Resolving these dependencies and ordering systems can be done in a single central location, similar to how dependency resolution in a DI system works. Yes, a complex game will have a complex graph of systems, but this complexity is inherent, and at least it is contained.

OTHER TIPS

There is almost no way get around the fact that a system needs to access multiple components. In order for something like a VelocitySystem to work, it would probably need access to a VelocityComponent and PositionComponent. Meanwhile the RenderingSystem also needs to access this data. No matter what you do, at some point the rendering system needs to know where to render the object and the VelocitySystem needs to know where to move the object to.

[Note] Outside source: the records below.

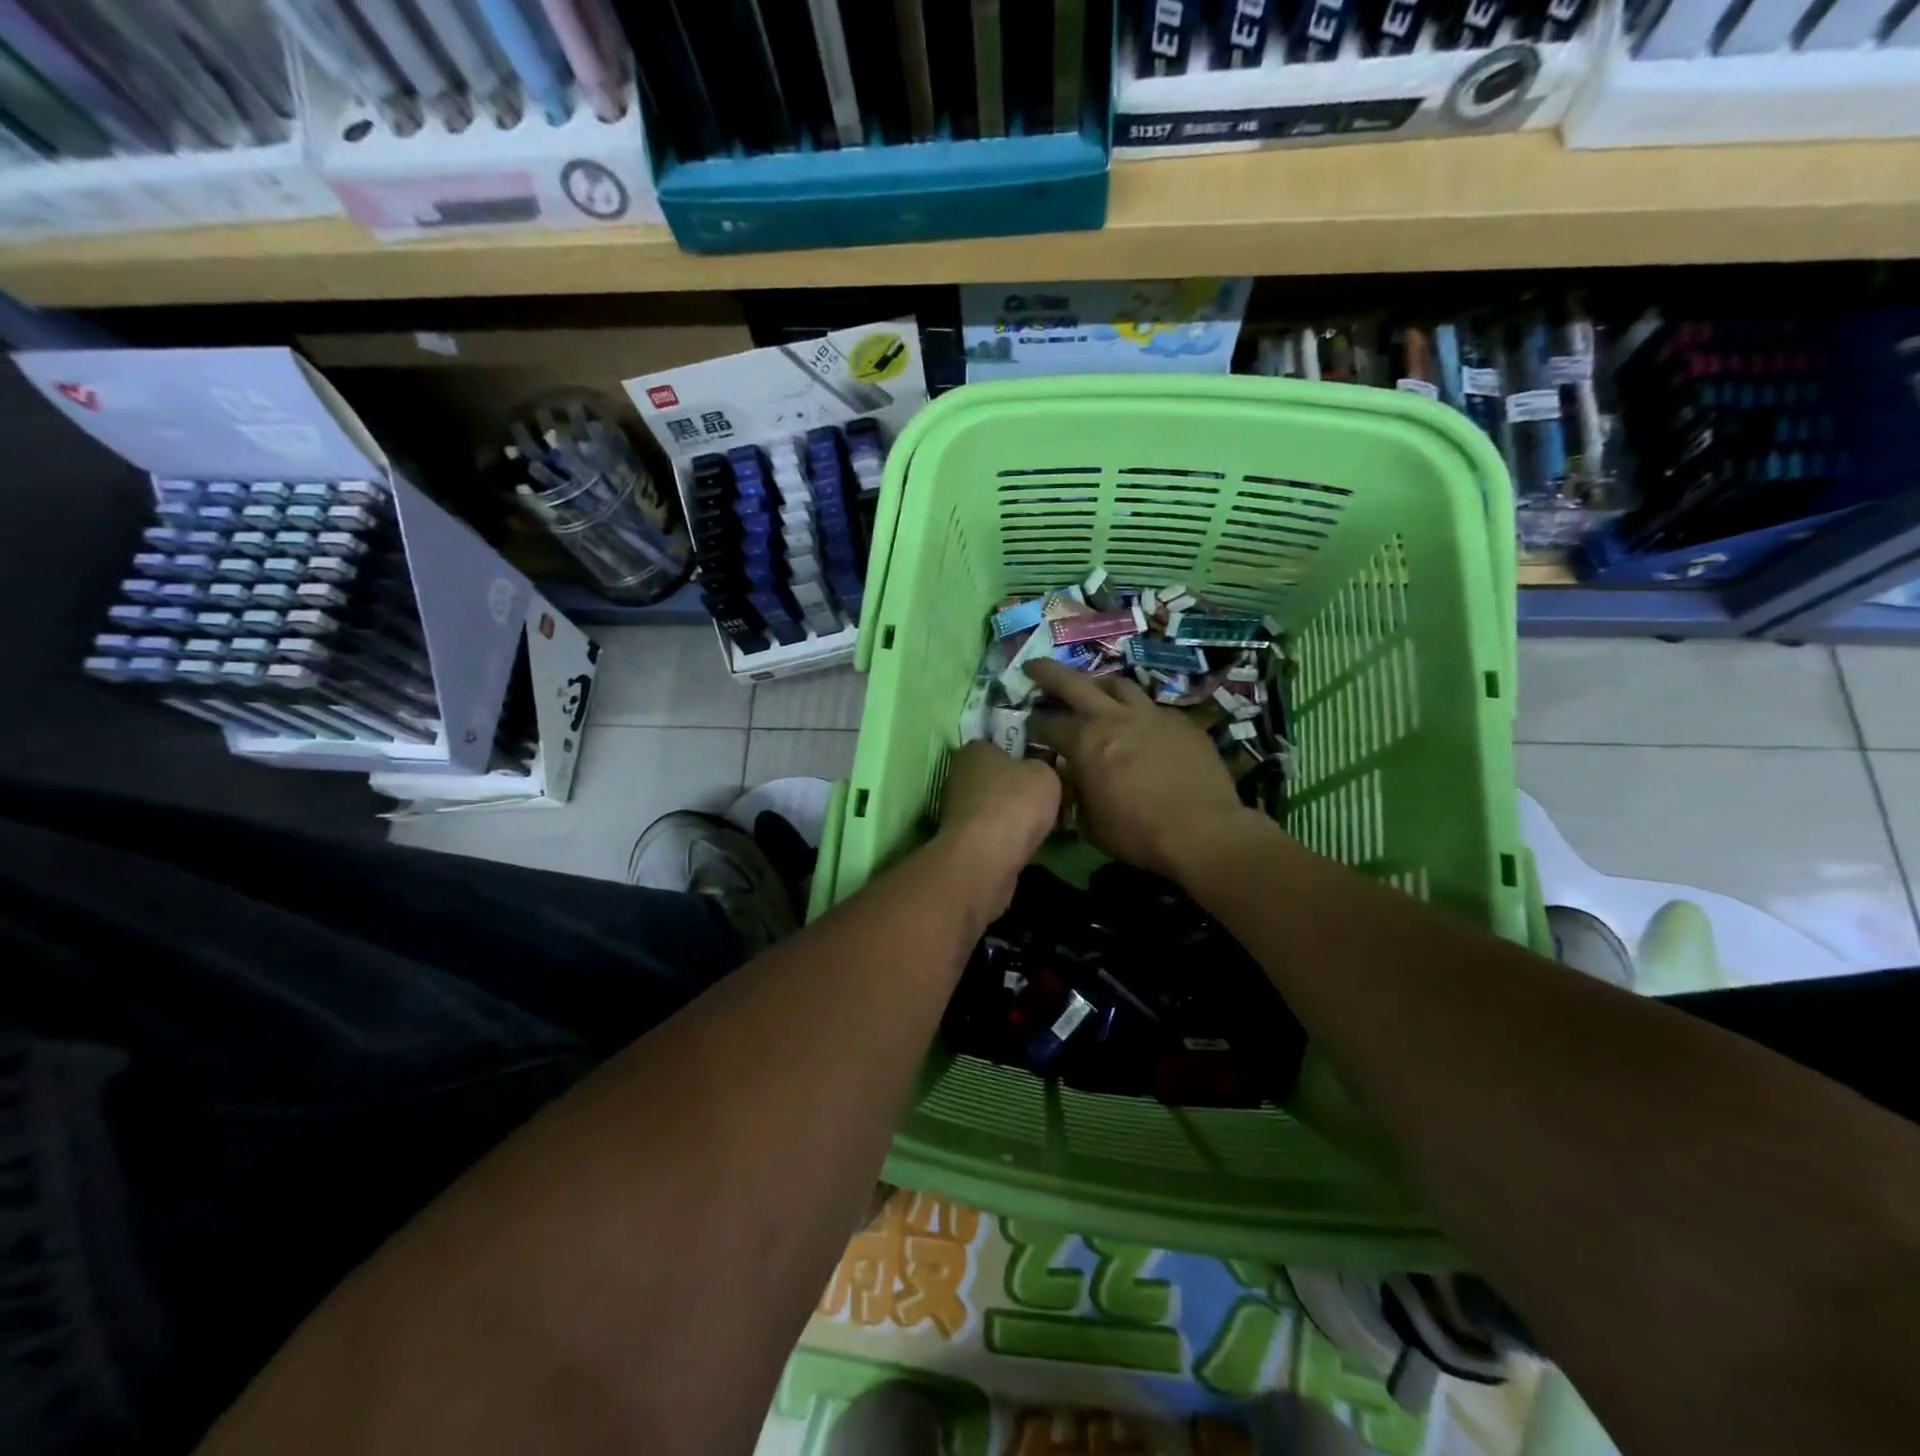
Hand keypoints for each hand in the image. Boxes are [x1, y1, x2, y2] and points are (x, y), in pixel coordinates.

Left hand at [935, 740, 1061, 921]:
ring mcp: (957, 811)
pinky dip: (1007, 838)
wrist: (987, 857)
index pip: (997, 744)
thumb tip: (1038, 773)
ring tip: (1044, 825)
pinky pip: (992, 833)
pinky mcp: (962, 841)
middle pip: (996, 778)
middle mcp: (959, 776)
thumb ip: (1043, 767)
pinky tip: (1029, 845)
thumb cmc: (1015, 802)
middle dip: (1019, 788)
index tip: (1044, 766)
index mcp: (974, 750)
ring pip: (994, 807)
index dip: (1022, 754)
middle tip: (1048, 798)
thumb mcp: (1045, 774)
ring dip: (1014, 816)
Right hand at [1026, 659, 1259, 883]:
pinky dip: (1138, 713)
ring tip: (1095, 690)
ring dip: (1100, 685)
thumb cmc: (1137, 833)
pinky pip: (1153, 708)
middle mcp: (1114, 718)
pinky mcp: (1181, 722)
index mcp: (1084, 742)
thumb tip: (1068, 779)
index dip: (1032, 726)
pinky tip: (1140, 727)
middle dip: (1049, 673)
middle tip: (1034, 666)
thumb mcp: (1089, 822)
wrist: (1202, 832)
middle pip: (1074, 683)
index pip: (1047, 725)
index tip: (1027, 728)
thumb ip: (1074, 793)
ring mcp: (1151, 715)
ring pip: (1119, 685)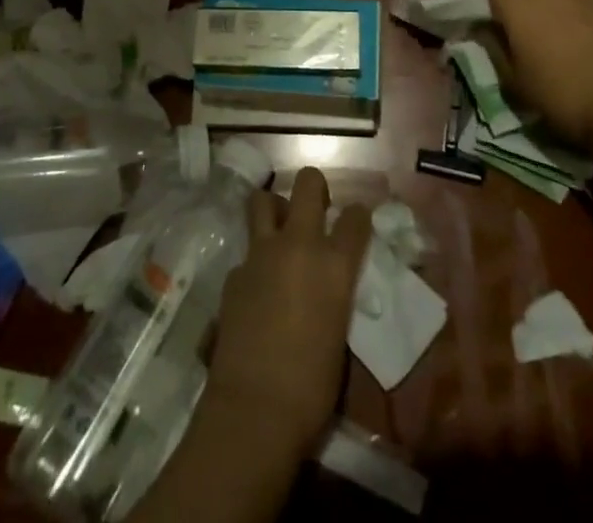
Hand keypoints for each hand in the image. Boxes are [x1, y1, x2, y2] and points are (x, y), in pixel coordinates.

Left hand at [207, 167, 371, 455]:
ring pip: (263, 200)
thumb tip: (327, 285)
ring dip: (274, 209)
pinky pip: (247, 251)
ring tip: (279, 230)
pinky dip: (255, 261)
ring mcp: (261, 253)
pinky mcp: (234, 271)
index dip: (358, 216)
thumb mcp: (339, 333)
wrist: (255, 408)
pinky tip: (256, 288)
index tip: (356, 222)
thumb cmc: (312, 387)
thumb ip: (334, 294)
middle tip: (316, 207)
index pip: (355, 218)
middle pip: (307, 183)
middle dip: (314, 187)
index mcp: (334, 265)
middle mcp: (298, 245)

What you require for this is the explicitness of dependencies. Each system needs to be explicit about what data it will read and what data it will write to. When a system wants to fetch a particular component, it needs to be able to do this explicitly only. In its simplest form, it simply has the components for each type it requires (e.g. the RenderSystem needs the RenderComponents and PositionComponents) as its arguments and returns whatever it has changed (e.g. the RenderComponents only).

This way I at least guarantee correct ordering of the various functions added by systems

You can have ordering in such a design. Nothing is saying that for ECS your systems must be independent of order or any such thing.

Is FRP just strictly better suited for this problem? Are these problems just arising out of inherent complexity of what I'm trying to program; i.e. would FRP have similar issues?

Using this Entity-component-system design and FRP isn't mutually exclusive. In fact, the systems can be seen as nothing else as having no state, simply performing data transformations (the components).

FRP would not solve the problem of having to use the information you require in order to perform some operation.